On the webpages of Gigaom we’re constantly talking about mobile data, the mobile internet and mobile broadband, but the mobile carriers have always lived in a voice-centric world. The importance of smartphones and LTE can’t be ignored, but the fact remains voice always has been the principal source of the mobile carriers’ paychecks.
We’re approaching a crossover point in the U.S., however, at which data becomes a bigger revenue driver than voice. According to a new report from Chetan Sharma Consulting, that crossover point will likely be the current quarter. For the third quarter, data accounted for 48 percent of all U.S. mobile industry service revenues, and that percentage is growing quickly. Carriers took in $22.8 billion from data in Q3, up 5 percent from the previous quarter and 15 percent year over year.
Verizon(s vz)(s vod), AT&T(s t) and Sprint(s s) have all crossed over the 50 percent mark already, while T-Mobile(s tmus) and regional carriers are catching up, Sharma said. Because the holiday quarter is always a big one not only for smartphone sales but data plan activations, U.S. carriers are easily on pace to haul in $90 billion in mobile data revenues. If that happens, Sharma said, voice revenue will officially begin receding in the rearview mirror, and 2014 will the be the first full year that mobile data took in more money than voice.

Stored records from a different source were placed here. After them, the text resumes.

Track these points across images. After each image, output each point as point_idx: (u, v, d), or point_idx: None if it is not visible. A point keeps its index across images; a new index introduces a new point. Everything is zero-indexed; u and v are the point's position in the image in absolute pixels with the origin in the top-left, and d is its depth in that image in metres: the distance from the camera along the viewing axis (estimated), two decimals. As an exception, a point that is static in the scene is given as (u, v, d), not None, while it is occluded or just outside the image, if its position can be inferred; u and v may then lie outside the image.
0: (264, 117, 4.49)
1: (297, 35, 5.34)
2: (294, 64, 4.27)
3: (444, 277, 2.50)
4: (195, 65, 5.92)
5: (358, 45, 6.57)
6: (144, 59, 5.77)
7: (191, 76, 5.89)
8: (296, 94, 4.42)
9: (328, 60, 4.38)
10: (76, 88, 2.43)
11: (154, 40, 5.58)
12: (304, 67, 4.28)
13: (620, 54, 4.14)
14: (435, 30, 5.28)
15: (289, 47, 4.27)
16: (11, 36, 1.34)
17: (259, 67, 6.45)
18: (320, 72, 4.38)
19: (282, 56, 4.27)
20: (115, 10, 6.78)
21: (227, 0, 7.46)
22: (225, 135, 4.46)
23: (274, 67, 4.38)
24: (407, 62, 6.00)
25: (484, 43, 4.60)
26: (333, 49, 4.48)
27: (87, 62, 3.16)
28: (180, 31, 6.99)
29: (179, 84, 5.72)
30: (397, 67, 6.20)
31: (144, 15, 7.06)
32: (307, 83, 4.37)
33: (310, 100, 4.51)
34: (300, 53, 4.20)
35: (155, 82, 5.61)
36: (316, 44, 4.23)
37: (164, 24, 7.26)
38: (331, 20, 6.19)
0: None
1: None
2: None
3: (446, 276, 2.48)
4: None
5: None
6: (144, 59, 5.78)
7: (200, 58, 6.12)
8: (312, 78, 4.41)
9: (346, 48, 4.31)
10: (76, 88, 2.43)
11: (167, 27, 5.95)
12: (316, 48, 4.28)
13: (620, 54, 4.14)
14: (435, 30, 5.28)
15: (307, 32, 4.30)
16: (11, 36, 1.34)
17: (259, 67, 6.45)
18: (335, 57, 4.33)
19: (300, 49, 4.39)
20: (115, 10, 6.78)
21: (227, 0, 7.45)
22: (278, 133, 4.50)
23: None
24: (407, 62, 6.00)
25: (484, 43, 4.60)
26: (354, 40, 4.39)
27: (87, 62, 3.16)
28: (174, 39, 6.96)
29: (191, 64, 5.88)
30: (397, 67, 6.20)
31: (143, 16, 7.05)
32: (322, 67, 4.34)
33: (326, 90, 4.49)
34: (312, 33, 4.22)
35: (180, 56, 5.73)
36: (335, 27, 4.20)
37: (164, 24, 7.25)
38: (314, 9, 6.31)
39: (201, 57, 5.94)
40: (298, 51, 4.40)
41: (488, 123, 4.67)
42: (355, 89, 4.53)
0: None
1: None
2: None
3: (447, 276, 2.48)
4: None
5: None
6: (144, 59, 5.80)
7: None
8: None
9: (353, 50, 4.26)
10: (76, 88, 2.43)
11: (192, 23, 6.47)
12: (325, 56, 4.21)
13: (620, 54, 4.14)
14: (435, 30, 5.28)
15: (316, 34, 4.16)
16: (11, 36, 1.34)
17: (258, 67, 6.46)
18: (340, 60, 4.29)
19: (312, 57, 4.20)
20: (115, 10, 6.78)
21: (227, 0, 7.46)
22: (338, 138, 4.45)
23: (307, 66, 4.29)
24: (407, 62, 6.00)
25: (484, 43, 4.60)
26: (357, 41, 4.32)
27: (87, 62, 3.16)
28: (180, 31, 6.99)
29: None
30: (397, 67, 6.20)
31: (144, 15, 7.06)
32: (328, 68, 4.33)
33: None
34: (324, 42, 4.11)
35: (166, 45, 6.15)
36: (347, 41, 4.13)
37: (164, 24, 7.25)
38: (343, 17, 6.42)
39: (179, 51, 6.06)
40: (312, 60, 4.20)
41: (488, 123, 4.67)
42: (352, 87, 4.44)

It’s easy to see this trend playing out in the carriers’ pricing plans and network operations. AT&T and Verizon are no longer segmenting voice and SMS in their plans any more – if you buy a smartphone the only thing you really get to pick is how big a bucket of megabytes you’ll need. T-Mobile and AT&T are shutting down large portions of their 2G GSM capacity to make way for more LTE bandwidth, while Sprint shut down its voice-centric Nextel network completely. Though voice may have been carriers’ bread and butter until now, data long ago overtook voice as the primary source of traffic.